Advancing Data Equity: Practitioner Responsibility and Accountability in NLP Data Practices
It addresses the problem of data equity in NLP for practitioners and policymakers, but is incremental as it builds on existing bias and governance research.
This study investigated how NLP data practitioners in the U.S. perceive and handle data equity issues, revealing tensions between commercial goals and equity commitments, and advocating for structural governance reforms to support practitioner agency.

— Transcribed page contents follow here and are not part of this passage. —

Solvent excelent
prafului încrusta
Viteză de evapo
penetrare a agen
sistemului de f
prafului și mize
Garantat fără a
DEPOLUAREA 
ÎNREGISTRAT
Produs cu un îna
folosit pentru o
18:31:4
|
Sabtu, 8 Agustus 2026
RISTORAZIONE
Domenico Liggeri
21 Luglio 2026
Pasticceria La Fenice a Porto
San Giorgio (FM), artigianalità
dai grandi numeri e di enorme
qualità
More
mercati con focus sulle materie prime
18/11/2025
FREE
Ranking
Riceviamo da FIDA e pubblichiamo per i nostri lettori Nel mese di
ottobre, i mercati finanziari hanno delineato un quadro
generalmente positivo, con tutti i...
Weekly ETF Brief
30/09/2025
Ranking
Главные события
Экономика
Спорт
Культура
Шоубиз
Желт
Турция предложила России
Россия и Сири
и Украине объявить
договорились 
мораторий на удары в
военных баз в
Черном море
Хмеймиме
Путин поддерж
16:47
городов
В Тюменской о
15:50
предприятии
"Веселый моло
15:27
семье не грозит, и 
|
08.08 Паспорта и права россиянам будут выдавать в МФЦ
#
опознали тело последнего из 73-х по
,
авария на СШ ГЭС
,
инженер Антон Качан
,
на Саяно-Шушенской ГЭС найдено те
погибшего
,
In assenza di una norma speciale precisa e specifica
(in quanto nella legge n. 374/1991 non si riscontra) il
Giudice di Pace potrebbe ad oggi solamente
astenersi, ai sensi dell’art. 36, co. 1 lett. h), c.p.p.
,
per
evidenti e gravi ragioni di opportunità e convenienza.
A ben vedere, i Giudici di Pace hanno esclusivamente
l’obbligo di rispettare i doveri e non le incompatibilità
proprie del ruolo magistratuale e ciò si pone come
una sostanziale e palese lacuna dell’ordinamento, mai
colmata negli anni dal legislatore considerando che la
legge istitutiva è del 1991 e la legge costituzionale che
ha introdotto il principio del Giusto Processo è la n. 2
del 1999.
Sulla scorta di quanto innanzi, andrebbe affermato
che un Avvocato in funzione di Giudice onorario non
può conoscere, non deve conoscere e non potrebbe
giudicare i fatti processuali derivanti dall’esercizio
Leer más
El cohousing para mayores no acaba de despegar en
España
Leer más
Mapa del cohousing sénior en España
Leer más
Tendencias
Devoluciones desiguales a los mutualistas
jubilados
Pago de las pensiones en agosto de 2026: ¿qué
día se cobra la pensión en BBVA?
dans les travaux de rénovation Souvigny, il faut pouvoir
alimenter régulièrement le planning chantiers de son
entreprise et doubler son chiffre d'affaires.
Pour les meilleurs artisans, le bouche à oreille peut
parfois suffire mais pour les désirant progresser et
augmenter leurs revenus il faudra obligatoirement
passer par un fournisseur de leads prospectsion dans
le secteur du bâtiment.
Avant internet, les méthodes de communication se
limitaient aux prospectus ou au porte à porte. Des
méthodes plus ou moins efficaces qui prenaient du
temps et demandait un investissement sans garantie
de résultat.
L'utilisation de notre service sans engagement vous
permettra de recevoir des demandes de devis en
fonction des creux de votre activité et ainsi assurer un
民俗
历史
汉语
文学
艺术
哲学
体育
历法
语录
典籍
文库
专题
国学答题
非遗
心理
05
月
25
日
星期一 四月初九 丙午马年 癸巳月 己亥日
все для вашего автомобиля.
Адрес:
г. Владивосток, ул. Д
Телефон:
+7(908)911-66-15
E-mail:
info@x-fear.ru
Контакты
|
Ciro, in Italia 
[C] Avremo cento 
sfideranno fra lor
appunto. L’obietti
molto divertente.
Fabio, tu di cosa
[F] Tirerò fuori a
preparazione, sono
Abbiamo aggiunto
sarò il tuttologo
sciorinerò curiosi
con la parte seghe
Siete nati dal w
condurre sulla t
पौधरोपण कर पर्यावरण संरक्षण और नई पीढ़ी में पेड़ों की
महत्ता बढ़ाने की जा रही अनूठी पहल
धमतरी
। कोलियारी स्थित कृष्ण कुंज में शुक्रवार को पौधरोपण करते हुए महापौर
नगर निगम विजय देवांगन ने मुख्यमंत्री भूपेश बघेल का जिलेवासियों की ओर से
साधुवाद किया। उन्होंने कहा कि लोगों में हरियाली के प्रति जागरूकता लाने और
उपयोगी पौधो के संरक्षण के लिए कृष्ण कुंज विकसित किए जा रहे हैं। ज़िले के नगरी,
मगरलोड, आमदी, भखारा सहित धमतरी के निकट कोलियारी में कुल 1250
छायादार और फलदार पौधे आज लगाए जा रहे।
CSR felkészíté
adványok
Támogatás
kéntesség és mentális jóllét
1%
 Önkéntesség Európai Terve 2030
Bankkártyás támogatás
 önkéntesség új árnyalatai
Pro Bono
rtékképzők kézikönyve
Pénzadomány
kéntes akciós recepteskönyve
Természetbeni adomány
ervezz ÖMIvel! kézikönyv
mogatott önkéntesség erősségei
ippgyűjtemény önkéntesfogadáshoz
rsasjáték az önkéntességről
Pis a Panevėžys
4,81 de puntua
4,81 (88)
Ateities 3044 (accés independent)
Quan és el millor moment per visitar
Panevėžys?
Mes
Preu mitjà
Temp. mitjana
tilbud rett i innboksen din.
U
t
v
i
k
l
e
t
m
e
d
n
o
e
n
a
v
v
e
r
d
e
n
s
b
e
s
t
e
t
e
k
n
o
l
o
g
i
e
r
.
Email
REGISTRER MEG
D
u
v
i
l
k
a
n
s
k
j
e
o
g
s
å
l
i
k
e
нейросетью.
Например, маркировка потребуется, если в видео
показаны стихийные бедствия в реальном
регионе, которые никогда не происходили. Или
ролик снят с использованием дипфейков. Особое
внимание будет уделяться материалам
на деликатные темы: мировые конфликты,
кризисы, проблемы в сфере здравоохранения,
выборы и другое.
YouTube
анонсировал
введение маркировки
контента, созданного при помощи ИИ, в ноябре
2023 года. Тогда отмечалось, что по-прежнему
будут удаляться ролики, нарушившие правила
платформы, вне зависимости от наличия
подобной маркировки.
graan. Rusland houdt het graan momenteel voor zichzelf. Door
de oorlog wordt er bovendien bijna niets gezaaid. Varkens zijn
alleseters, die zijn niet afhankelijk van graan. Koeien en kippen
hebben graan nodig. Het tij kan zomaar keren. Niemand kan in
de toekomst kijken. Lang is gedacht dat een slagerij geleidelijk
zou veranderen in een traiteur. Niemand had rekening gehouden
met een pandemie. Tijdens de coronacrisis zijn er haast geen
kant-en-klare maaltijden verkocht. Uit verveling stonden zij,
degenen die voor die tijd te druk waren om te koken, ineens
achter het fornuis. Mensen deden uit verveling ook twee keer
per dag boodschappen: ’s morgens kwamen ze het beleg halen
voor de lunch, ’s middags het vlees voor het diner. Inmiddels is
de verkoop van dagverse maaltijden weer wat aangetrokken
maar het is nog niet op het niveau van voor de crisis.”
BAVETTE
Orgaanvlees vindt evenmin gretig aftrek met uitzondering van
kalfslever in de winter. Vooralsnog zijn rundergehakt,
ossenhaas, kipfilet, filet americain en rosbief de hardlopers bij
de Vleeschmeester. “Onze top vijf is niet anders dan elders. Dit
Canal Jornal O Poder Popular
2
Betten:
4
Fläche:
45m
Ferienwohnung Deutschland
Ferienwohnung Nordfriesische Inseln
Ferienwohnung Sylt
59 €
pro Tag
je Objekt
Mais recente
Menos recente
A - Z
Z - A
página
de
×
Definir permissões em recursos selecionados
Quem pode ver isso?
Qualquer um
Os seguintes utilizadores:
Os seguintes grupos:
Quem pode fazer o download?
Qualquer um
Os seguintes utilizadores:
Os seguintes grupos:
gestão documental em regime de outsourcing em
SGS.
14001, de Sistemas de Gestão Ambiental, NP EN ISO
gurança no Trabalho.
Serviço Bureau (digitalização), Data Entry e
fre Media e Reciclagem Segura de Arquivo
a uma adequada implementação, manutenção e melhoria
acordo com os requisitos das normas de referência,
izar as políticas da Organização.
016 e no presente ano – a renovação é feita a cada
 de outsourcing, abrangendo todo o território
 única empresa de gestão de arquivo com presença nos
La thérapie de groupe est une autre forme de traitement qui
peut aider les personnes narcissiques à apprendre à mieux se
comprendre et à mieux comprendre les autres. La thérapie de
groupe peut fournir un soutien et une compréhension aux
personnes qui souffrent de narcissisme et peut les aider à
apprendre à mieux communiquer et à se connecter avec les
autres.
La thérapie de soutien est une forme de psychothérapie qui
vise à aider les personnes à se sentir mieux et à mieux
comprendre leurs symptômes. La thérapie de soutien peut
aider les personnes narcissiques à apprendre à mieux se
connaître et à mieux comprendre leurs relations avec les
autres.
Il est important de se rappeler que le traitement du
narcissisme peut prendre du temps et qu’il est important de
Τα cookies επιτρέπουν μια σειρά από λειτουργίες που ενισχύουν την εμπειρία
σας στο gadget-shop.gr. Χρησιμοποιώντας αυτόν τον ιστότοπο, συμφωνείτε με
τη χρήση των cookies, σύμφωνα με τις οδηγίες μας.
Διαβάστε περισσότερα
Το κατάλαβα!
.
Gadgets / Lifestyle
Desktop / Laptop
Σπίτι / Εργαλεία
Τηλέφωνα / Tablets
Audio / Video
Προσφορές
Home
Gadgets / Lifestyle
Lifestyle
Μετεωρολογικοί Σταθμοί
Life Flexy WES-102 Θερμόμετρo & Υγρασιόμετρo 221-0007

While research has focused on surfacing and auditing algorithmic bias to ensure equitable AI development, less is known about how NLP practitioners - those directly involved in dataset development, annotation, and deployment - perceive and navigate issues of NLP data equity. This study is among the first to center practitioners' perspectives, linking their experiences to a multi-scalar AI governance framework and advancing participatory recommendations that bridge technical, policy, and community domains. Drawing on a 2024 questionnaire and focus group, we examine how U.S.-based NLP data practitioners conceptualize fairness, contend with organizational and systemic constraints, and engage emerging governance efforts such as the U.S. AI Bill of Rights. Findings reveal persistent tensions between commercial objectives and equity commitments, alongside calls for more participatory and accountable data workflows. We critically engage debates on data diversity and diversity washing, arguing that improving NLP equity requires structural governance reforms that support practitioner agency and community consent.